# Instructions for the task:
Show every line below where "street" can be found.

Data for this exercise Start Marker

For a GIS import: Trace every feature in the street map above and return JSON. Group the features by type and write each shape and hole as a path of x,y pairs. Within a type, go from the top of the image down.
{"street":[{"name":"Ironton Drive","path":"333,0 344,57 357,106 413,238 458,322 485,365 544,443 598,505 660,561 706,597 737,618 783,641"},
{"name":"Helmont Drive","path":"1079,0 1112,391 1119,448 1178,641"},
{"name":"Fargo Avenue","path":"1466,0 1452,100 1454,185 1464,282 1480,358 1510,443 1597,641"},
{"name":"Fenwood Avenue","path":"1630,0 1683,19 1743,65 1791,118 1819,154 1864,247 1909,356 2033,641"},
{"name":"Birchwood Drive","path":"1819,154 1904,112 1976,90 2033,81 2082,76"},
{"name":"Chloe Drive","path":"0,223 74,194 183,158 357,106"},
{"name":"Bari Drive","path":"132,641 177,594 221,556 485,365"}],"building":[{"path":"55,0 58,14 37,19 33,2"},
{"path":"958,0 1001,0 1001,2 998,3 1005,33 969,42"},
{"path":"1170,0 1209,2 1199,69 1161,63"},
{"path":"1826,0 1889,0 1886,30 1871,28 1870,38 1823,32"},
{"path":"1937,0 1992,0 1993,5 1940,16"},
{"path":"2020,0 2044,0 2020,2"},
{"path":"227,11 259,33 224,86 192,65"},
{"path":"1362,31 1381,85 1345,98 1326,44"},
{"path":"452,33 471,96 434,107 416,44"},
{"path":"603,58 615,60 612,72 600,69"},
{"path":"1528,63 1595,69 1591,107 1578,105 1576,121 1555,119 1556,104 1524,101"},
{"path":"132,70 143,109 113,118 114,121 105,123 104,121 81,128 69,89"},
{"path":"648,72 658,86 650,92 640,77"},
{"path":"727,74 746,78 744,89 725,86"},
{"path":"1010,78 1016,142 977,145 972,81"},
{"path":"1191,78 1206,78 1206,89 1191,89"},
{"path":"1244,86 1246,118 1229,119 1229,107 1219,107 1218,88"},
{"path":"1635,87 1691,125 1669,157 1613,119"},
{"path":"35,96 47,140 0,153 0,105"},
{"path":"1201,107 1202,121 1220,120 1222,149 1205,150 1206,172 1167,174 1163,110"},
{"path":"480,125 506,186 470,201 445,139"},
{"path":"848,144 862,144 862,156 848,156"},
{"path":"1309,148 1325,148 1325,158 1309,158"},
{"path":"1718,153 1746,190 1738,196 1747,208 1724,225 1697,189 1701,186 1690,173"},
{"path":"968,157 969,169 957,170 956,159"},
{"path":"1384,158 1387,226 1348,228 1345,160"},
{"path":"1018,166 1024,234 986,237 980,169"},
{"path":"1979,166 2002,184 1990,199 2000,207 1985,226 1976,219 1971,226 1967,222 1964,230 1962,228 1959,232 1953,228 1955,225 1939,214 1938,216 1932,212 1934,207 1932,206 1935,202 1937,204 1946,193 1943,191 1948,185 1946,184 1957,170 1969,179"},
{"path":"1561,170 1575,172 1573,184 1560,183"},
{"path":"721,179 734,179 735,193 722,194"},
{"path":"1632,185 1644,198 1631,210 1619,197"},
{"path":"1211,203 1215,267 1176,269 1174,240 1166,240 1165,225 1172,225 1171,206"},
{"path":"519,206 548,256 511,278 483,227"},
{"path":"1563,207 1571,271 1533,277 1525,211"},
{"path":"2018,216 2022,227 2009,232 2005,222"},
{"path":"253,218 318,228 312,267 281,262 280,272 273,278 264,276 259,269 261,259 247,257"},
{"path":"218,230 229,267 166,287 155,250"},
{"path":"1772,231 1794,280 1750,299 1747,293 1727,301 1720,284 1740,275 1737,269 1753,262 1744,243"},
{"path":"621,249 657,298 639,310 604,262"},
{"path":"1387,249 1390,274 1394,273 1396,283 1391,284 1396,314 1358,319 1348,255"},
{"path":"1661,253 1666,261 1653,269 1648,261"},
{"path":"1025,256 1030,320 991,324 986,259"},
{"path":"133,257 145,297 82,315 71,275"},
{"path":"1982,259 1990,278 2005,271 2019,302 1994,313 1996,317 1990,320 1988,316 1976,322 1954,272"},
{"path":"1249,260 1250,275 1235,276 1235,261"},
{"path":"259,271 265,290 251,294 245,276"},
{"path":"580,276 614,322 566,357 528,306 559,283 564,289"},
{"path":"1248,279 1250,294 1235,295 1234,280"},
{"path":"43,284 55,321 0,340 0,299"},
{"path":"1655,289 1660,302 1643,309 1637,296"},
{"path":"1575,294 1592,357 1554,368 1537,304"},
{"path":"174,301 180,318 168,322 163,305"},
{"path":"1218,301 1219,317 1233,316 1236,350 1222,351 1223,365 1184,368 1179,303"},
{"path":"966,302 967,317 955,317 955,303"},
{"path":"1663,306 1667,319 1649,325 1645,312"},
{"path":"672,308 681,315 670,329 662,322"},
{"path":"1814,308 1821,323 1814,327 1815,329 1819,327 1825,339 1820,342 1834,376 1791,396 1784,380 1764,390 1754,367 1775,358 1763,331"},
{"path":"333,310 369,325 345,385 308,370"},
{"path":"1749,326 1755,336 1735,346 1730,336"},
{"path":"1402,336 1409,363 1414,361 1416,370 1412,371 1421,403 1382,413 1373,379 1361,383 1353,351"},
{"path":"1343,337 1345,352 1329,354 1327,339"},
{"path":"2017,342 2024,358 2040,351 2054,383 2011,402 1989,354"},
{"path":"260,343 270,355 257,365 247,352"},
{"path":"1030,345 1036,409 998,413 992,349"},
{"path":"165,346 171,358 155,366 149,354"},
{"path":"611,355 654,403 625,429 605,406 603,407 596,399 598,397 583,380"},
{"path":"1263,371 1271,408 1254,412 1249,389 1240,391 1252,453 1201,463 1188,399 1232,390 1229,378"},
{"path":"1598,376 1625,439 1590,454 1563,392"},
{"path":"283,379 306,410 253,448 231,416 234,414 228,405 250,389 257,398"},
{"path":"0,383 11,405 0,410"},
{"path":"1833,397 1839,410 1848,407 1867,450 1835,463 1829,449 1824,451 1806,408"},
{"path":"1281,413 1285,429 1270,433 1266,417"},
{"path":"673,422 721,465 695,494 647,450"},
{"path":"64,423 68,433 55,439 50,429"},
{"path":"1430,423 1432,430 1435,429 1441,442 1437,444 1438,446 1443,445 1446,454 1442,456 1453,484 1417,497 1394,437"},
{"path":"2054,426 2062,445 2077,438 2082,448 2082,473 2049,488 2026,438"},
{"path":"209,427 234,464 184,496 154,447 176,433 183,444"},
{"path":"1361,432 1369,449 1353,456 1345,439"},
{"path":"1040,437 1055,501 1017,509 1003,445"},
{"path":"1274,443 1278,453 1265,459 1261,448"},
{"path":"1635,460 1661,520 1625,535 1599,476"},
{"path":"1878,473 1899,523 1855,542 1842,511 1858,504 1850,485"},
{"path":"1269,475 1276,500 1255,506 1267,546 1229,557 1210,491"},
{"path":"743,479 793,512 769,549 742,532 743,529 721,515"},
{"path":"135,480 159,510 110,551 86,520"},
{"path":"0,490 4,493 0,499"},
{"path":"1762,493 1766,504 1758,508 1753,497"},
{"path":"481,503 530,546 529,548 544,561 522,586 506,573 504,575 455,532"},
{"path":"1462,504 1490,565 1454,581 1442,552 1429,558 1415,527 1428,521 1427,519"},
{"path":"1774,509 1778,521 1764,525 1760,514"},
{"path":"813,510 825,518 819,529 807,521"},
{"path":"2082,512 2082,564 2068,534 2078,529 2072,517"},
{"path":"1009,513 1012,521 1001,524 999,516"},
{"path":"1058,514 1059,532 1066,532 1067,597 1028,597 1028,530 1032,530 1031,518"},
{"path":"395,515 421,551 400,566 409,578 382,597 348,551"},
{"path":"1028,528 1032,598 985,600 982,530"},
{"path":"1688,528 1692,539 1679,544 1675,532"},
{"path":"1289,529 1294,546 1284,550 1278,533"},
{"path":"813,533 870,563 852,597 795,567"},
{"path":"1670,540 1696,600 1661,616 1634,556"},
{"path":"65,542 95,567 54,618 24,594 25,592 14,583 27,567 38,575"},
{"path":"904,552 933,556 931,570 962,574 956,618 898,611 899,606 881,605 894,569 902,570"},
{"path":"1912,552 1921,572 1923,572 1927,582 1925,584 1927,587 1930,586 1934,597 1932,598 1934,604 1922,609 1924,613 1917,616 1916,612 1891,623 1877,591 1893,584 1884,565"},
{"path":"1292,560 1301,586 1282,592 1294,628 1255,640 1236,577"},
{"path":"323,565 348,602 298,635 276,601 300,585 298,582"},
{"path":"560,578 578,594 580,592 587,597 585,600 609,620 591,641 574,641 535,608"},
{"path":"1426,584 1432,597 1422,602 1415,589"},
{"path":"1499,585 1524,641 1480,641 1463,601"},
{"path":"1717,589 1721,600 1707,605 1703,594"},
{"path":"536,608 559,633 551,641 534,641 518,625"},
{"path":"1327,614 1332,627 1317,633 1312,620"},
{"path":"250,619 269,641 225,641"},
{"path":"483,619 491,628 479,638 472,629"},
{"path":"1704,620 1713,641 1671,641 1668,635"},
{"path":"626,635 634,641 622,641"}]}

Data for this exercise End Marker

# Output below:
For a GIS import: Trace every feature in the street map above and return JSON. Group the features by type and write each shape and hole as a path of x,y pairs. Within a type, go from the top of the image down.
{"street":[{"name":"Ironton Drive","path":"333,0 344,57 357,106 413,238 458,322 485,365 544,443 598,505 660,561 706,597 737,618 783,641"},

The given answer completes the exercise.